What is acoustic neurinoma?
The vestibular system controls balance and posture; regulates locomotion and other movements; provides conscious awareness of orientation in space; and provides conscious awareness of visual fixation in motion.
Balance can be impaired by disease, altered gravity, aging, and exposure to unusual motion.
When balance is impaired, normal movement is affected, as well as motivation, concentration, and memory.
Source: National Institute on Deafness and Other Communication Disorders (NIDCD)
Acoustic neurinoma, also referred to as acoustic neuroma or vestibular schwannoma, is a non-cancerous tumor that may develop from an overproduction of Schwann cells that press on the hearing and balance nerves in the inner ear. Schwann cells are cells that normally wrap around and support nerve fibers. If the tumor becomes large, it can press on the facial nerve or brain structure.

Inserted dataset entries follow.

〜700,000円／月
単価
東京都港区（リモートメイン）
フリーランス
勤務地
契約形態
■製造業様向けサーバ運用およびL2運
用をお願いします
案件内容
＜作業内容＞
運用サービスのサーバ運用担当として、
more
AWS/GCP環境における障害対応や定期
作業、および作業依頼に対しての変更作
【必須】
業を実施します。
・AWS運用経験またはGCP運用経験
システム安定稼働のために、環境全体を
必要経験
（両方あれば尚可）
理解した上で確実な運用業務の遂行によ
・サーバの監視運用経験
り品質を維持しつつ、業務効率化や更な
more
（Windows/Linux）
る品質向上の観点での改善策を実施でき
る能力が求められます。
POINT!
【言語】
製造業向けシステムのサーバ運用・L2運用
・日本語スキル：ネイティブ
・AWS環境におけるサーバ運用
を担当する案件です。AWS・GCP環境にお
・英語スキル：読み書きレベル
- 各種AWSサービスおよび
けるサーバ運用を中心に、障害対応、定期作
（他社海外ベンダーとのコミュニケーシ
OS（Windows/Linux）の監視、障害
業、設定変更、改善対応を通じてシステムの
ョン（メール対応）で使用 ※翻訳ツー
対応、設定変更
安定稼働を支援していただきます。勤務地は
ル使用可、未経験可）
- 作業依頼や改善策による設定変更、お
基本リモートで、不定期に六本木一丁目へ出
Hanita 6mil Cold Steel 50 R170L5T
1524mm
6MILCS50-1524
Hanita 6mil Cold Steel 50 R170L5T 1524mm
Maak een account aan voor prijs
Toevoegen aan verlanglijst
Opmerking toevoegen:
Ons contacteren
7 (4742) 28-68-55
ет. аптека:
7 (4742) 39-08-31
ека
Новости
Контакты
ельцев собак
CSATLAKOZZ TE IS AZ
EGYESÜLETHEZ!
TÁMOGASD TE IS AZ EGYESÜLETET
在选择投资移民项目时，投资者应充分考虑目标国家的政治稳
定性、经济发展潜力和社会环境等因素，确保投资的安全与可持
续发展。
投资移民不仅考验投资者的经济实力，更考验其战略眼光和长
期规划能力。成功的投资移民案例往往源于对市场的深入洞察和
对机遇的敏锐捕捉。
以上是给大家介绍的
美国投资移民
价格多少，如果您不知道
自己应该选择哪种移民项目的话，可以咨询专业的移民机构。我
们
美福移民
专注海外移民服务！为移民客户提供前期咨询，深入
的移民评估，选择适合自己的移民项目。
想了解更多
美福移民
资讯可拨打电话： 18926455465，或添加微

What are the symptoms of acoustic neurinoma?
The following are the most common symptoms of acoustic neurinoma. However, each individual may experience symptoms differently.
When a neurinoma develops, it may cause any/all of the following:
- hearing loss
- paralysis of a facial nerve
- life-threatening problems in the brain
The symptoms of acoustic neurinoma may resemble other conditions or medical problems. Always consult your physician for a diagnosis.
What are the different types of acoustic neurinomas?
There are two types of acoustic neurinomas:
- Unilateral acoustic neurinomas - affect only one ear, and account for 8 percent of all tumors inside the skull. This tumor may develop at any age, but most often occurs between the ages of 30 and 60. Acoustic neurinoma may be the result of gene damage caused by environmental factors.
- Bilateral acoustic neurinomas - affect both ears and are hereditary, caused by a genetic disorder called neurofibromatosis-2 (NF2). This tumor develops in the teens or early adulthood.
How are acoustic neurinomas diagnosed?
Because symptoms of acoustic neurinomas resemble other middle and inner ear conditions, they may be difficult to diagnose. Preliminary diagnostic procedures include ear examination and hearing test. Computerized tomography (CT) and magnetic resonance imaging (MRI) scans help to determine the location and size of the tumor.
Early diagnosis offers the best opportunity for successful treatment.
Treatment for acoustic neurinoma:
Specific treatment for acoustic neurinoma will be determined by your physician based on:
- your age, overall health, and medical history
- extent of the disease
- your tolerance for specific medications, procedures, or therapies
- expectations for the course of the disease
- your opinion or preference
Treatment may include surgery to remove small acoustic neurinomas. Surgery for larger tumors is complicated by the probable damage to hearing, balance, and facial nerves. Another treatment option is radiosurgery, often called the "gamma knife," using carefully focused radiation to reduce the size or limit the growth of the tumor.